• _YOUR OBJECTIVE_:
Find the string "down" in the listing below and return each line it appears in.

• _RAW DATA_:
☆ ☆ ☆ ☆ ☆
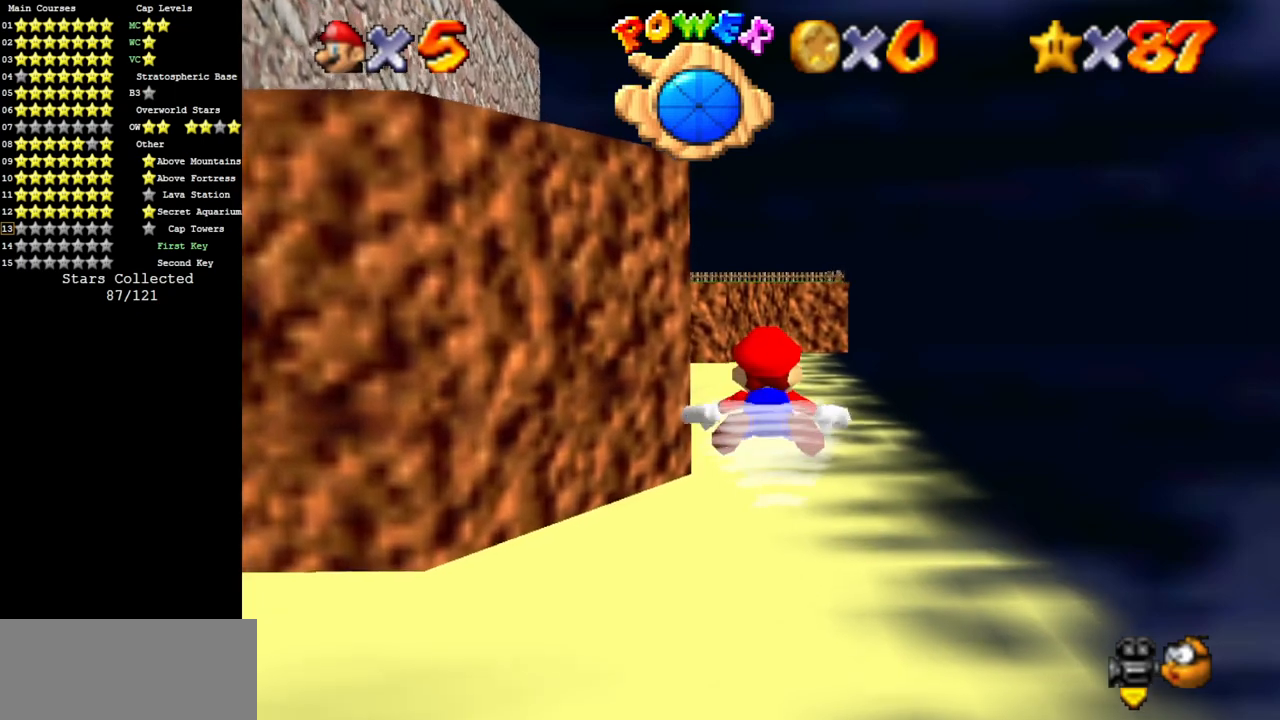
Gameplay with a controller (Nintendo layout); each line is a JSON object with the inputs held at the frame after it. "events" lists button and stick changes between this image and that frame as [ms after this image, input, new state], when the widget could be followed in between. Not read: L3 R3 other_buttons.
{"buttons": ["A"], "left_stick": "center", "events": [[250, "A", "down"]]}
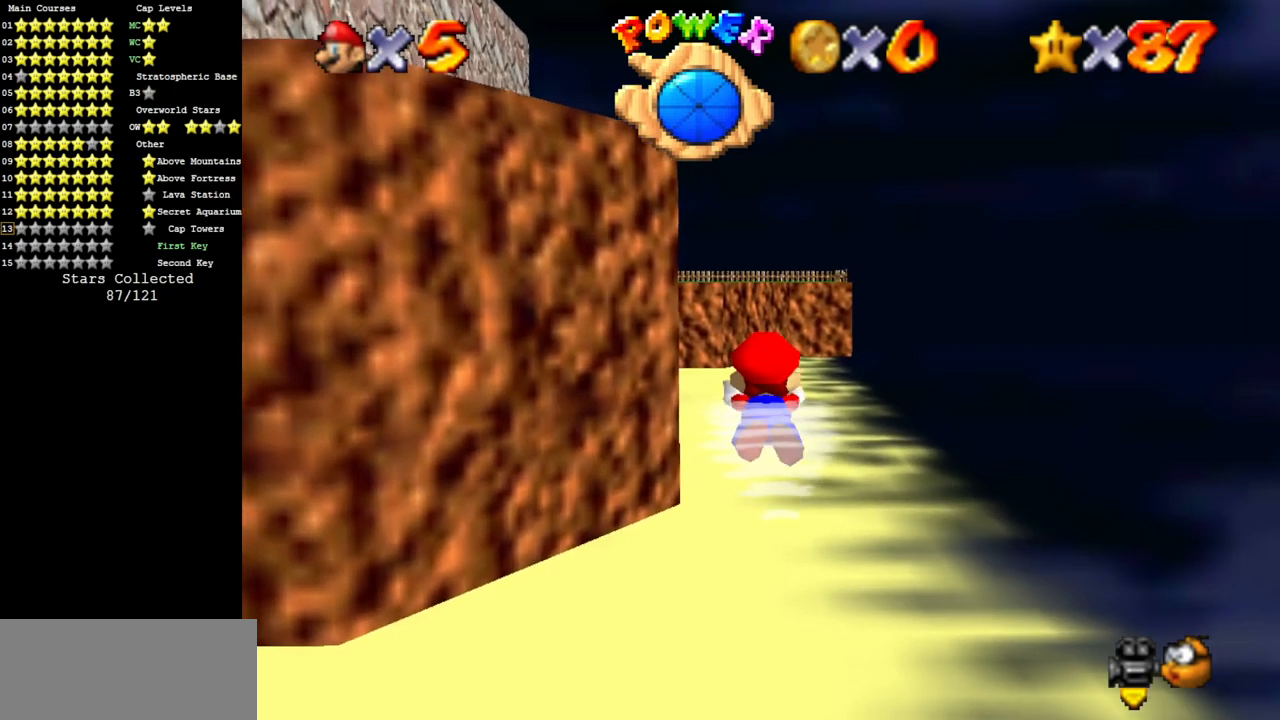
{"buttons": ["A"], "left_stick": "center", "events": [[66, "A", "up"], [433, "A", "down"]]}
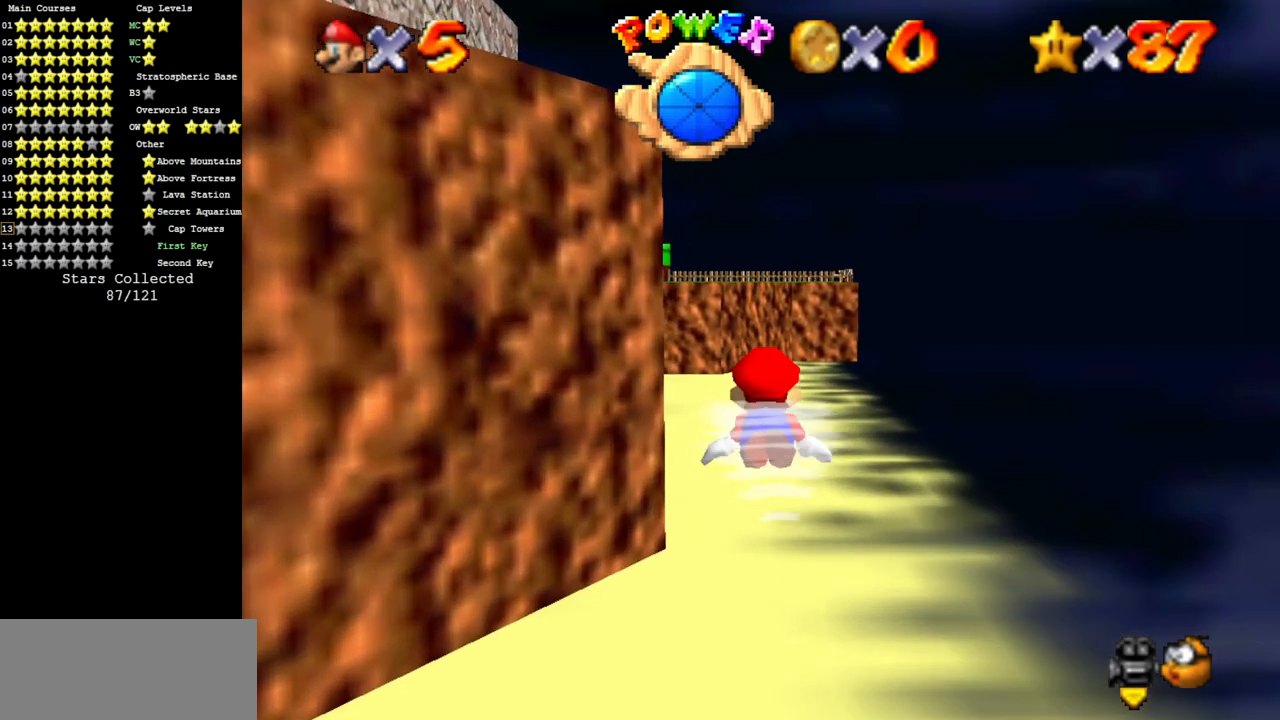
{"buttons": [], "left_stick": "center", "events": [[300, "A", "up"]]}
☆ ☆ ☆ ☆ ☆
• _OUTPUT OF THE TASK_:
{"buttons": ["A"], "left_stick": "center", "events": [[250, "A", "down"]]}
{"buttons": ["A"], "left_stick": "center", "events": [[66, "A", "up"], [433, "A", "down"]]}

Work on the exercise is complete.